DIRECTIONS |
a) Retype the passage on the McConville archive dispute between "Cullen added that" and "in her murder.", inclusive.
b) Extend the passage on the McConville archive dispute, starting right after its final sentence.

PASSAGE FOR REVIEW |
::::::
However, Boston Globe columnist Kevin Cullen - one of the most experienced among U.S. journalists who has reported on Northern Ireland over the years - reported Tuesday that new court filings show that federal authorities now want “anything and everything” in the BC secret archive related to the 1972 disappearance and murder of a Belfast mother of 10, Jean McConville, who was abducted and executed by the IRA as a suspected informer.

Wrote Cullen: “At least we now know what this fishing expedition is all about. It’s about using the U.S. government as a pawn in a blatantly political act, an attempt by police in Northern Ireland to certainly embarrass and possibly prosecute the Sinn Féin president Gerry Adams over McConville’s disappearance and murder.

Cullen added that in the nearly 40 years since McConville was disappeared by the IRA, (her remains were found in 2003) police in Northern Ireland had showed little interest in her murder.

Both Hughes and Price adopted positions over the years that were increasingly critical of Adams and in a newspaper interview last year, Price directly linked Adams to the disappearance and death of McConville.
::::::
SUPPLIED INFORMATION |
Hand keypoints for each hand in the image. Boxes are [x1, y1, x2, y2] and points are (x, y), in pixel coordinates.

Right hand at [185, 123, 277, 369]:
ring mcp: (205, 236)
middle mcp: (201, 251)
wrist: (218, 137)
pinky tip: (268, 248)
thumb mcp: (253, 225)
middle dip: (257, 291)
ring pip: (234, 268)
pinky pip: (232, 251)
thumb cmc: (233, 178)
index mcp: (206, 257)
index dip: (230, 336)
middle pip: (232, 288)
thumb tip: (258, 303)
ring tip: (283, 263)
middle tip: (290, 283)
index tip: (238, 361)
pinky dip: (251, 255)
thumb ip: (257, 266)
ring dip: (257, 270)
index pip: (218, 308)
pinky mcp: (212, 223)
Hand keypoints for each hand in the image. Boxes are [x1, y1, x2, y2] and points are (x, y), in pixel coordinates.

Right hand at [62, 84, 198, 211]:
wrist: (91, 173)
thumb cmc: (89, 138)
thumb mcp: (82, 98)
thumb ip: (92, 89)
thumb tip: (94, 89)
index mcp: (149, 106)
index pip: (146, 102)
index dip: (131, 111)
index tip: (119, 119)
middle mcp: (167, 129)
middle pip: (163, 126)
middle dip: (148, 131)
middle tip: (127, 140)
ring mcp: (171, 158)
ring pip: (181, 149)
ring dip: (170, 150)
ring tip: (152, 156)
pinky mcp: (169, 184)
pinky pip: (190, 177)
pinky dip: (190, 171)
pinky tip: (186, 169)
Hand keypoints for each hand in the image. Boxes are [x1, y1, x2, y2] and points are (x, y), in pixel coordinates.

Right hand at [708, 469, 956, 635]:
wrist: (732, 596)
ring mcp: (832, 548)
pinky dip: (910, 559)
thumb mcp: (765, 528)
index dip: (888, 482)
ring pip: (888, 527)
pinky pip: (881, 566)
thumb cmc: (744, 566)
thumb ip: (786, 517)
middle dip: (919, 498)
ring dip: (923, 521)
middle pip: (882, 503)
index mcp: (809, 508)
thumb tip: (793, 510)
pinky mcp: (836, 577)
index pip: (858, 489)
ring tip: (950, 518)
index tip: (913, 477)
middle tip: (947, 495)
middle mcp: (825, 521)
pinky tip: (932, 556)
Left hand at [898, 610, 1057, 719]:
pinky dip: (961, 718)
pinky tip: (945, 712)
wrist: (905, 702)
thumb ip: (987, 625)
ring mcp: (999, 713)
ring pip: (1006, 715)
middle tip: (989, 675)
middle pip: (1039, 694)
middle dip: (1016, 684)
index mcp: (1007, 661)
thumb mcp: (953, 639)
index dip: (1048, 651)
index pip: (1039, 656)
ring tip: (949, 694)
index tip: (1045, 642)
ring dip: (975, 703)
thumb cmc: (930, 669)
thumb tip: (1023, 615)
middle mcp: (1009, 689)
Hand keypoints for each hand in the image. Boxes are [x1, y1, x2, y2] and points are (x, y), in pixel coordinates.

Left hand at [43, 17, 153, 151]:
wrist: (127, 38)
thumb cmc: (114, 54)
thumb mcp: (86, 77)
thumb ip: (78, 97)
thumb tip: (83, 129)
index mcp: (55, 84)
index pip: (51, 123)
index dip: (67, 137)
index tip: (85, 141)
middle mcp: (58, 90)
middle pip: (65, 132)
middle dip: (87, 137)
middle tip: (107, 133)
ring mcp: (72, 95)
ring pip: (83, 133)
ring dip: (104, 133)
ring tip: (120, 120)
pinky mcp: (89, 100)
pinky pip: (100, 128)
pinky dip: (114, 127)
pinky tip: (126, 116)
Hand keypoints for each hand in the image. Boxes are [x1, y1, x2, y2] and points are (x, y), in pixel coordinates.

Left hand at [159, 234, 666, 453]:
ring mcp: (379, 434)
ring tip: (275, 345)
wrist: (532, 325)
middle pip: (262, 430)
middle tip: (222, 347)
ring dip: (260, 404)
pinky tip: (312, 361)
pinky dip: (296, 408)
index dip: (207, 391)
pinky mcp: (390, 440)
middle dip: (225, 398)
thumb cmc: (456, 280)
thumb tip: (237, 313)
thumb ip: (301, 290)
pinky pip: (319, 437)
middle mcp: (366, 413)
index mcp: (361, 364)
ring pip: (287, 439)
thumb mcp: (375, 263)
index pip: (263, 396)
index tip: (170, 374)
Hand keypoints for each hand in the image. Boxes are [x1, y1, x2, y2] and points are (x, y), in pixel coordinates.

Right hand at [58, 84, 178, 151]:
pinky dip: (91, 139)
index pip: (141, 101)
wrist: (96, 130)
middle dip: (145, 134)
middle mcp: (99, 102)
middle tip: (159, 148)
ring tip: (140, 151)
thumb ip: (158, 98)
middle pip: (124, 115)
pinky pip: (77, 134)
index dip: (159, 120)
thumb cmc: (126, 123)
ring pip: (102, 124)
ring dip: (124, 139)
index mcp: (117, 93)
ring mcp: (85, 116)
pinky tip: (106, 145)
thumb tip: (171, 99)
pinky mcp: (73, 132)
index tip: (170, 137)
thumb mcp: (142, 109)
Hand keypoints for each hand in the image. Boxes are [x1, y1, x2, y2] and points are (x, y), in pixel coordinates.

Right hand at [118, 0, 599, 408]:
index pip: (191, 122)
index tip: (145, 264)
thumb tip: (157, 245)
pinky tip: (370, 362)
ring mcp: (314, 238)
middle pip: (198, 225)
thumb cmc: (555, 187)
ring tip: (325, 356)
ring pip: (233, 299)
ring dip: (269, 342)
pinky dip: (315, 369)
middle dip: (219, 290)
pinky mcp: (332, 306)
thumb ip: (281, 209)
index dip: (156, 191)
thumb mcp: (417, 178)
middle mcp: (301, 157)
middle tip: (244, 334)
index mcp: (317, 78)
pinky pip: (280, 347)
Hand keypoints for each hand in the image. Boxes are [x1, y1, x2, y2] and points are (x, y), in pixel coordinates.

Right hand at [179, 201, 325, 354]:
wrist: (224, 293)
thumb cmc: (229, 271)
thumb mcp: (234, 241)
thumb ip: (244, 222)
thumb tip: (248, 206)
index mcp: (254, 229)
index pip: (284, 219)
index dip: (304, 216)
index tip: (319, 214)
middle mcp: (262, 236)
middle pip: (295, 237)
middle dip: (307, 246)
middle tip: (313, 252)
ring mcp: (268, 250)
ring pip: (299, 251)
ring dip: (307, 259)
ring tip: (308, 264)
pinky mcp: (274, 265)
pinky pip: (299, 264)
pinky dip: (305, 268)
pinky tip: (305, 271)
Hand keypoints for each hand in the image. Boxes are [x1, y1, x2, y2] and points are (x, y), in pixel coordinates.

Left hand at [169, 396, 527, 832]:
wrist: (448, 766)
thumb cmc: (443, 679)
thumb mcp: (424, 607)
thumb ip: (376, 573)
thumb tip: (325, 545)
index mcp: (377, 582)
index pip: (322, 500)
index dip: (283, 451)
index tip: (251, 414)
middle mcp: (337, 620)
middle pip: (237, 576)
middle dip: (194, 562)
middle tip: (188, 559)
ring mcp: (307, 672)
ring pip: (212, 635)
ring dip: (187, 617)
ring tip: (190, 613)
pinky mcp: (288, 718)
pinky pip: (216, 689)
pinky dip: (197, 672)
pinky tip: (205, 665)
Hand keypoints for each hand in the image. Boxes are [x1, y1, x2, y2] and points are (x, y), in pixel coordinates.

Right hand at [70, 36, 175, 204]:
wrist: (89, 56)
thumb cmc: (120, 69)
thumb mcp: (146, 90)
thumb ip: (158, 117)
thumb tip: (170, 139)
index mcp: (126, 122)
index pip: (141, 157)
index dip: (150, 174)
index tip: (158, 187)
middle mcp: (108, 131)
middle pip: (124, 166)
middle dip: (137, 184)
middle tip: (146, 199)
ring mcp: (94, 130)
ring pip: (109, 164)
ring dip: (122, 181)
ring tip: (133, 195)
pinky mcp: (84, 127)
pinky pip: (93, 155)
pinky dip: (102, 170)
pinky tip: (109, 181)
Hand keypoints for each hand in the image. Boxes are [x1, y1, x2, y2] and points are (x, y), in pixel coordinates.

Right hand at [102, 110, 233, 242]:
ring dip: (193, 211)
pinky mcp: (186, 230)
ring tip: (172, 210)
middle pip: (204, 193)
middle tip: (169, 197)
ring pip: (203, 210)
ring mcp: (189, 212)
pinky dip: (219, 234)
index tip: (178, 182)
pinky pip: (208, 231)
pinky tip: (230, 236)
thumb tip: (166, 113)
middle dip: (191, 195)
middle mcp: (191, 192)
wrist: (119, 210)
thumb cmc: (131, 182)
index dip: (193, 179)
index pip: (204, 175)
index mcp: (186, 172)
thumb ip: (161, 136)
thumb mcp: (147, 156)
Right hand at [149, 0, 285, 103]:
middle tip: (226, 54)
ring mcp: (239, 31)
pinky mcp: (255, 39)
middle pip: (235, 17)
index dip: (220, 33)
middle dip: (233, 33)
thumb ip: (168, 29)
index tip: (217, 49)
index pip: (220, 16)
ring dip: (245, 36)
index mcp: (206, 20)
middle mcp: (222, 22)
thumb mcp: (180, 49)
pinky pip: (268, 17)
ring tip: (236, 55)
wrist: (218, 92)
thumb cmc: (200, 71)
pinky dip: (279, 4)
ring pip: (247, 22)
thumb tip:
::::::
ANSWERS FOR THIS EXERCISE |
a)
Cullen added that in the nearly 40 years since McConville was disappeared by the IRA, (her remains were found in 2003) police in Northern Ireland had showed little interest in her murder.

b)
Meanwhile, though the BC archive is wide ranging and includes interviews with loyalist paramilitaries, the federal subpoenas focus solely on the McConville case.

“Not only does this show a selective, politically motivated prosecution taking place, it underscores the seriousness of the threat to the power-sharing government in Northern Ireland, which is the cornerstone of the peace process,” wrote Cullen, whose paper recently carried an editorial supporting the DA’s probe.

That editorial prompted an op-ed response from Ed Moloney, director of the Belfast Project at Boston College, and Anthony McIntyre, the project’s lead researcher on the IRA, which was carried by the Globe Tuesday in the same issue as Cullen’s column.